Housepets and Children should be kept away from this plant. If ingested, the plant can be harmful to the individual due to its toxicity. Consult a doctor immediately in case that happens.
How To Take Care Of Your Philodendron Pedatum
We cannot emphasize this enough; you cannot possibly hope to properly care for your plants if you know absolutely nothing about their unique individual needs.
House plants are delicate creatures; they require certain nutritional and environmental conditions so that they can grow properly and rise to health.
This is especially true when these plants are young and in the process of establishing themselves. The Philodendron Pedatum, fortunately, won’t bother you much.
Here are the best ways you can take care of your Philodendron Pedatum plant so that it can grow to health in your home garden.
We will start with the most important aspect of taking care of a plant, watering. For this, we recommend that you use the soak and dry watering strategy.
All you need to do is keep the potting mix fairly moist. Then, water the plant and leave it alone until the upper soil begins to dry. This is when you water your plant again. You should note, though, that your watering should be dependent on the rain/ weather conditions.
During summers, watering the plant about once a week should be enough. During winters, though, you should reduce this frequency and only water your plant once in 10- 14 days.
Of course, if your plant has received enough rain, you do not need to water it at all during this time. Remember, overwatering a plant can be just as harmful to its health as under-watering it.
If you begin to see loose, browning leaves, your plant is not getting enough water.
The Philodendron pedatum is a fairly durable plant that can tolerate a wide range of light levels. The recommended amount of sunlight for the plant is 6-10 hours of indirect sunlight.
Excessive exposure to direct sunlight will damage the plant and cause its leaves to scorch and die. If you see its leaves burning out (turning yellow or brown), this is an indication that your plant is getting burnt due to sunlight, and it might be time for you to change its place.
We recommend you use rich, well-drained soil with suitable mixtures to improve the health of this plant during its growth stages.
Philodendron pedatums require occasional doses of nitrogen-based fertilizers to boost their proper growth. So, fertilizing them once a month should do just fine. During winters, though, we recommend you do not fertilize them as much.

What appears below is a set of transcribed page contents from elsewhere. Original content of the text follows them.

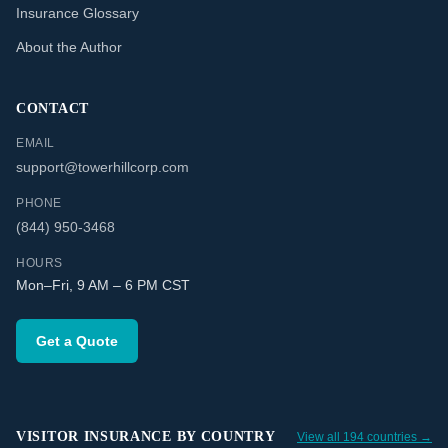
Insurance Glossary
About the Author
CONTACT
EMAIL
support@towerhillcorp.com
PHONE
(844) 950-3468
HOURS
Mon–Fri, 9 AM – 6 PM CST
Get a Quote
VISITOR INSURANCE BY COUNTRY
View all 194 countries →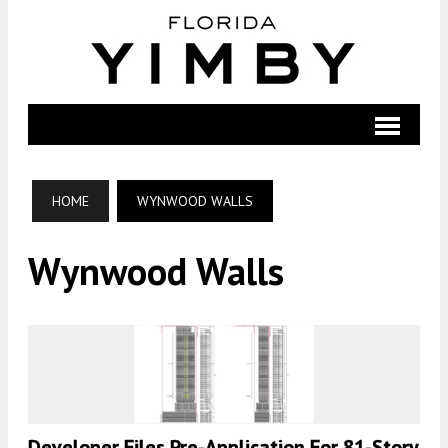
HOME
WYNWOOD WALLS
Wynwood Walls
Developer Files Pre-Application For 81-Story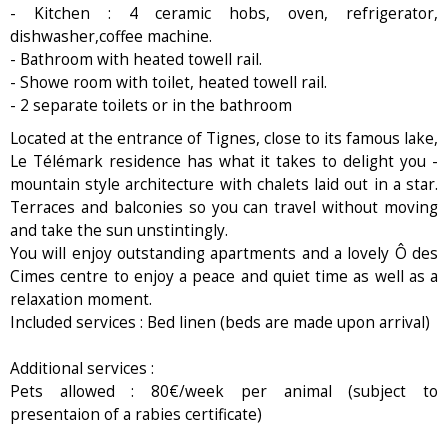
- Kitchen : 4 ceramic hobs, oven, refrigerator,
dishwasher,coffee machine.
- Bathroom with heated towell rail.
- Showe room with toilet, heated towell rail.
- 2 separate toilets or in the bathroom
Located at the entrance of Tignes, close to its famous lake,
Le Télémark residence has what it takes to delight you -
mountain style architecture with chalets laid out in a star.
Terraces and balconies so you can travel without moving
and take the sun unstintingly.
You will enjoy outstanding apartments and a lovely Ô des
Cimes centre to enjoy a peace and quiet time as well as a
relaxation moment.
Included services : Bed linen (beds are made upon arrival)
Additional services :
Pets allowed : 80€/week per animal (subject to
presentaion of a rabies certificate)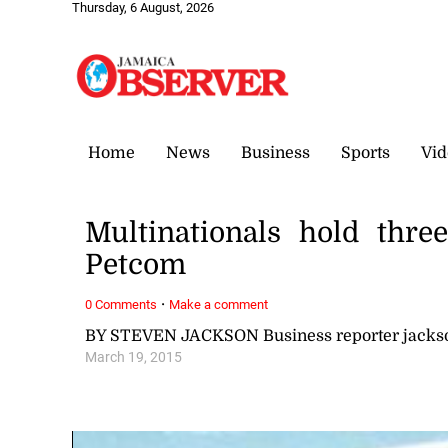
Thursday, 6 August, 2026
Home
News
Business
Sports
Vid
Multinationals hold thr
Petcom
·
0 Comments
Make a comment
BY STEVEN JACKSON Business reporter jack
March 19, 2015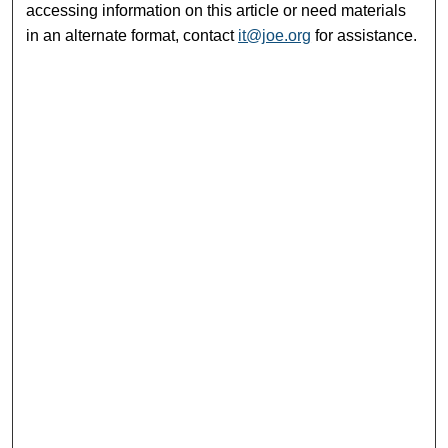
accessing information on this article or need materials
in an alternate format, contact
it@joe.org
for assistance.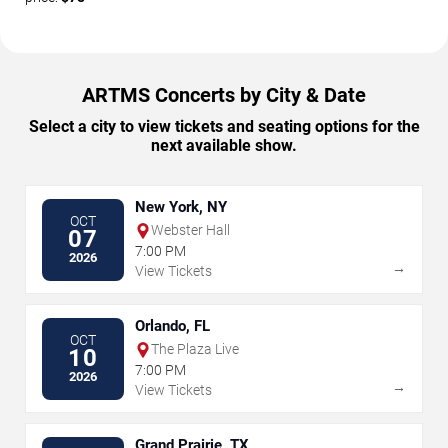
ARTMS Concerts by City & Date
Select a city to view tickets and seating options for the
next available show.
New York, NY
OCT
Webster Hall
07
7:00 PM
2026
→
View Tickets
Orlando, FL
OCT
The Plaza Live
10
7:00 PM
2026
→
View Tickets
Grand Prairie, TX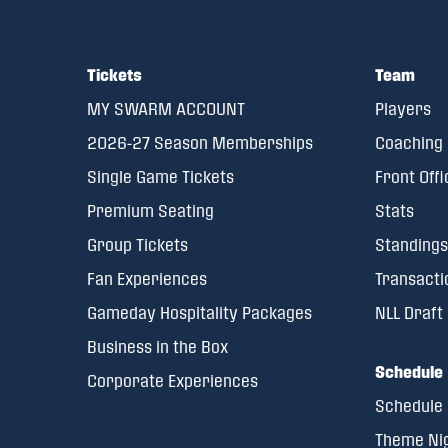
Tickets
Team
MY SWARM ACCOUNT
Players
2026-27 Season Memberships
Coaching 
Single Game Tickets
Front Offi
Premium Seating
Stats
Group Tickets
Standings
Fan Experiences
Transacti
Gameday Hospitality Packages
NLL Draft
Business in the Box
Schedule
Corporate Experiences
Schedule
Theme Ni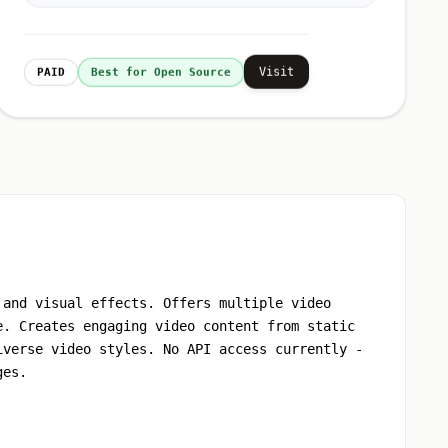
Visit
PAID
Best for Open Source
 and visual effects. Offers multiple video
e. Creates engaging video content from static
iverse video styles. No API access currently -
ges.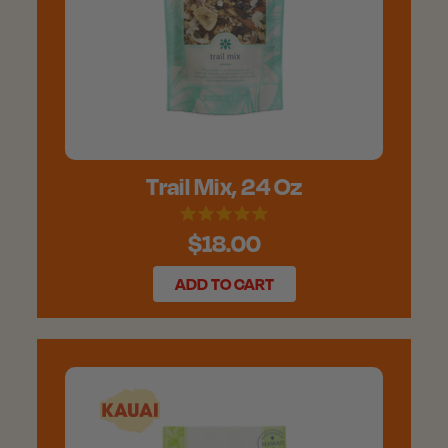
Trail Mix, 24 Oz
$18.00
ADD TO CART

How Can I Propagate My Own Philodendron Pedatum
We will discuss 2 ways you can propagate your Philodendron Pedatum plant. First, by the seed- method, and second, by the stem-cutting method.
Propagation using seeds
Propagation of the philodendron pedatum is a slow process that will have you waiting at least 5- 7 months before you begin to see any noticeable progress.

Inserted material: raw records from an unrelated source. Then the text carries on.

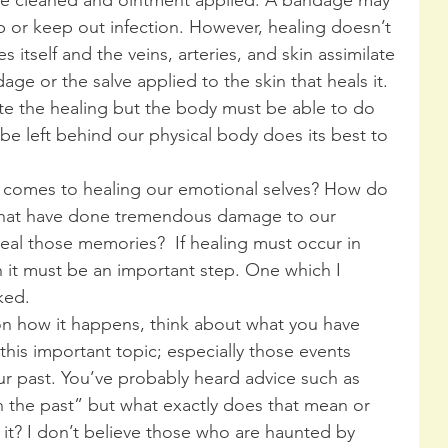
p or keep out infection. However, healing doesn’t 
 itself and the veins, arteries, and skin assimilate 
age or the salve applied to the skin that heals it. 
te the healing but the body must be able to do 
be left behind our physical body does its best to 
 comes to healing our emotional selves? How do 
 that have done tremendous damage to our 
eal those memories?  If healing must occur in 
 it must be an important step. One which I 
ked.
on how it happens, think about what you have 
his important topic; especially those events 
r past. You’ve probably heard advice such as 
in the past” but what exactly does that mean or 
t? I don’t believe those who are haunted by 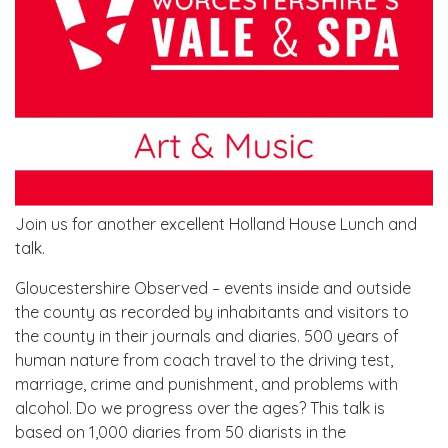
Join us for another excellent Holland House Lunch and
talk.
Gloucestershire Observed – events inside and outside
the county as recorded by inhabitants and visitors to
the county in their journals and diaries. 500 years of
human nature from coach travel to the driving test,
marriage, crime and punishment, and problems with
alcohol. Do we progress over the ages? This talk is
based on 1,000 diaries from 50 diarists in the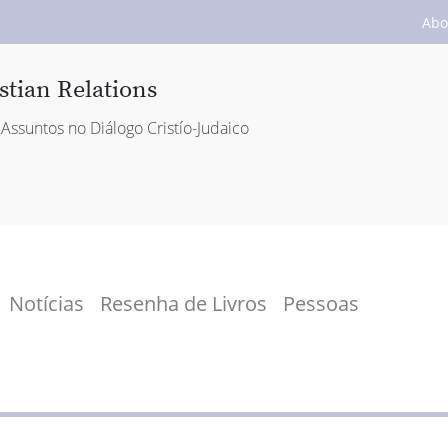
Abo
stian Relations
Assuntos no Diálogo Cristío-Judaico
Notícias
Resenha de Livros
Pessoas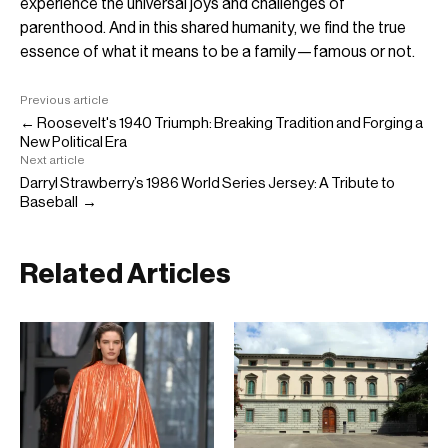
experience the universal joys and challenges of
parenthood. And in this shared humanity, we find the true
essence of what it means to be a family—famous or not.
Previous article
← Roosevelt's 1940 Triumph: Breaking Tradition and Forging a
New Political Era
Next article
Darryl Strawberry’s 1986 World Series Jersey: A Tribute to
Baseball →
Related Articles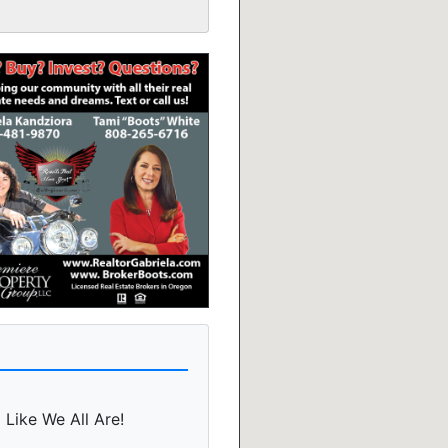
 Like We All Are!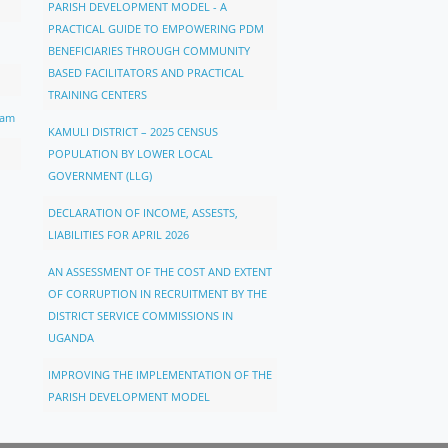
PARISH DEVELOPMENT MODEL - A
PRACTICAL GUIDE TO EMPOWERING PDM
BENEFICIARIES THROUGH COMMUNITY
BASED FACILITATORS AND PRACTICAL
TRAINING CENTERS
ram
KAMULI DISTRICT – 2025 CENSUS
POPULATION BY LOWER LOCAL
GOVERNMENT (LLG)
DECLARATION OF INCOME, ASSESTS,
LIABILITIES FOR APRIL 2026
AN ASSESSMENT OF THE COST AND EXTENT
OF CORRUPTION IN RECRUITMENT BY THE
DISTRICT SERVICE COMMISSIONS IN
UGANDA
IMPROVING THE IMPLEMENTATION OF THE
PARISH DEVELOPMENT MODEL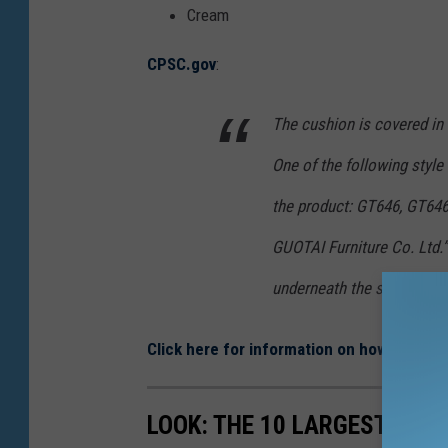
o
Cream
d
CPSC.gov
:
u
c
The cushion is covered in e
t
One of the following style
S
a
the product: GT646, GT6
f
GUOTAI Furniture Co. Ltd.”
e
underneath the seat.
t
y
Click here for information on how to get a
C
o
LOOK: THE 10 LARGEST PRO
m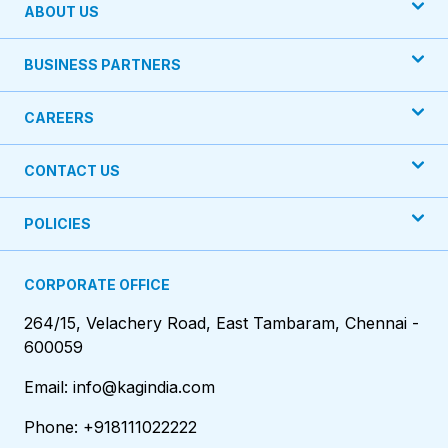
ABOUT US
BUSINESS PARTNERS
CAREERS
CONTACT US
POLICIES
CORPORATE OFFICE
264/15, Velachery Road, East Tambaram, Chennai -
600059
Email: info@kagindia.com
Phone: +918111022222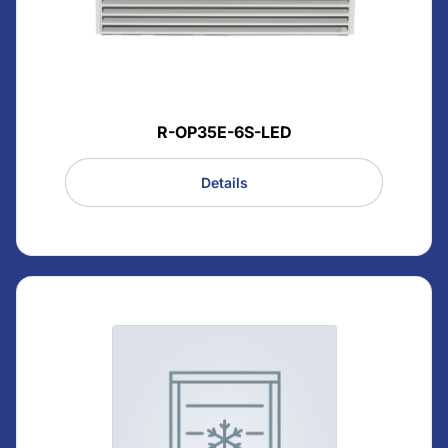
R-OP35E-6S-LED
Details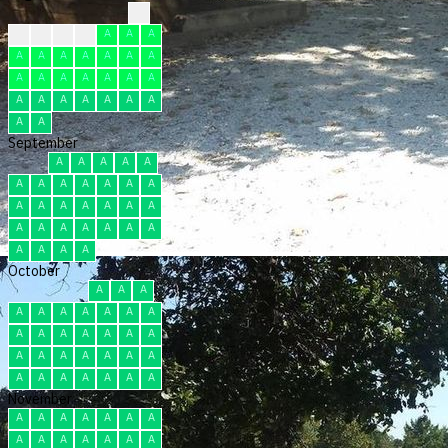
?
F
F
F
F
A
A
A
A
A
A
A
A
A
A
A
A
A
A
A
A
A
A
A
A
A
A
A
A
A
A
September
A
A
A
A
A
A
A
A
A
A
A
A
A
A
A
A
A
A
A
A
A
A
A
A
A
A
A
A
A
A
October
A
A
A
A
A
A
A
A
A
A
A
A
A
A
A
A
A
A
A
A
A
A
A
A
A
A
A
A
A
A
A
November
A
A
A
A
A
A
A
A
A
A
A
A
A
A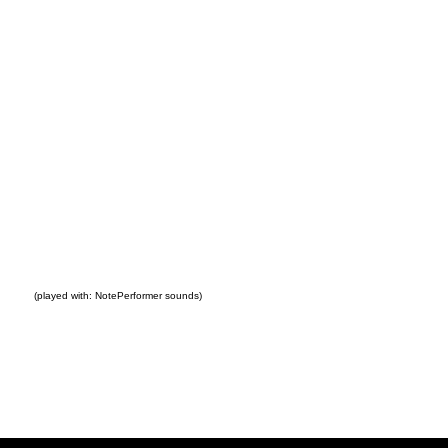
(played with: NotePerformer sounds)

The seeds of this plant can easily be found in markets. Buy some and bury them In a pot with a suitable soil mix. The seeds must be kept dry at this point. Next, mist the soil and cover the pot to prevent the loss of moisture.

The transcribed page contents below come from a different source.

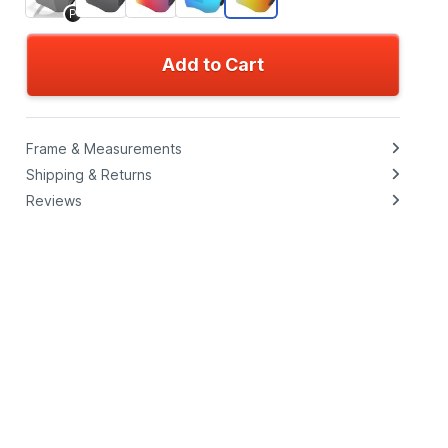
P
Add to Cart
Frame & Measurements
Shipping & Returns
Reviews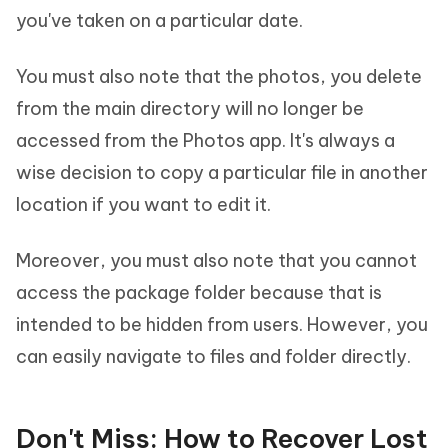
you've taken on a particular date.
You must also note that the photos, you delete
from the main directory will no longer be
accessed from the Photos app. It's always a
wise decision to copy a particular file in another
location if you want to edit it.
Moreover, you must also note that you cannot
access the package folder because that is
intended to be hidden from users. However, you
can easily navigate to files and folder directly.
Don't Miss: How to Recover Lost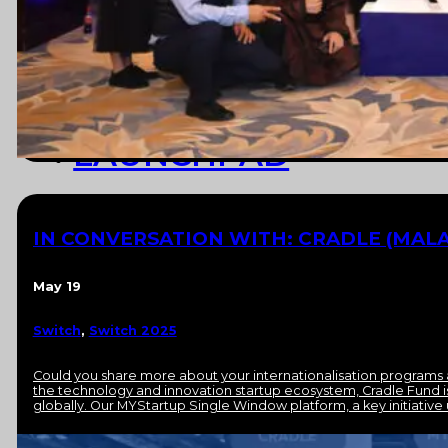
NEWS
RESOURCES
LAUNCHPAD
TEAM
IN CONVERSATION WITH: CRADLE (MALA
SUBSCRIBE
May 19
Switch
,
Switch 2025
Could you share more about your internationalisation programs a
the technology and innovation startup ecosystem, Cradle Fund i
globally. Our MYStartup Single Window platform, a key initiative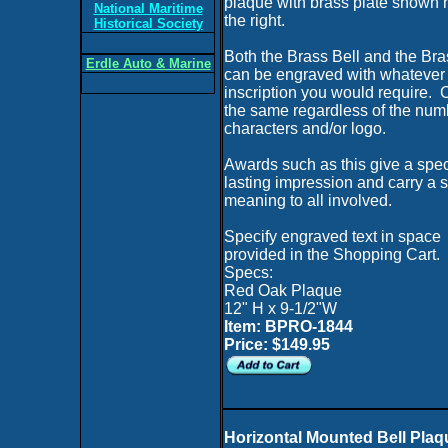
plaque with brass plate shown 
National Maritime
the right.
Historical Society
Both the Brass Bell and the Bra
Erdle Auto & Marine
can be engraved with whatever
inscription you would require. C
the same regardless of the num
characters and/or logo.
Awards such as this give a spec
lasting impression and carry a 
meaning to all involved.
Specify engraved text in space
provided in the Shopping Cart.
Specs:
Red Oak Plaque
12" H x 9-1/2"W
Item: BPRO-1844
Price: $149.95
Horizontal Mounted Bell Plaq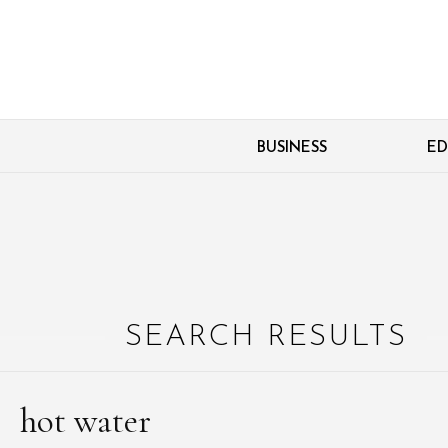
BUSINESS
ED
SEARCH RESULTS
hot water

Keep the temperature of its surrounding at around 20 – 30 degrees Celsius and expose the pot to indirect sunlight. Tiny seedlings should germinate in 3-8 weeks.
When this happens, put each seedling into a separate pot. After some time of waiting, you will have successfully propagated this plant.
Propagation by stem cutting
This is a relatively simpler method of propagation. Cut an 8-inch-long piece of the stem of an existing philodendron pedatum plant.
The cutting should be at least half an inch below the aerial root, and there should be at least 3 nodes in the cutting. Plant your cutting about 3 inches deep in a suitable soil mix and place your pot in indirect sunlight. Keep the soil moist and tiny shoots should grow out in 5-7 weeks.
A Quick Summary
The Philodendron Pedatum is a lovely, decorative houseplant that will make for a wonderful addition to your home garden.
The plant is pretty low maintenance, too, so you won’t have to worry about putting in a lot of time and effort for its care. This philodendron plant can be easily propagated through the use of its seeds or through the stem-cutting method.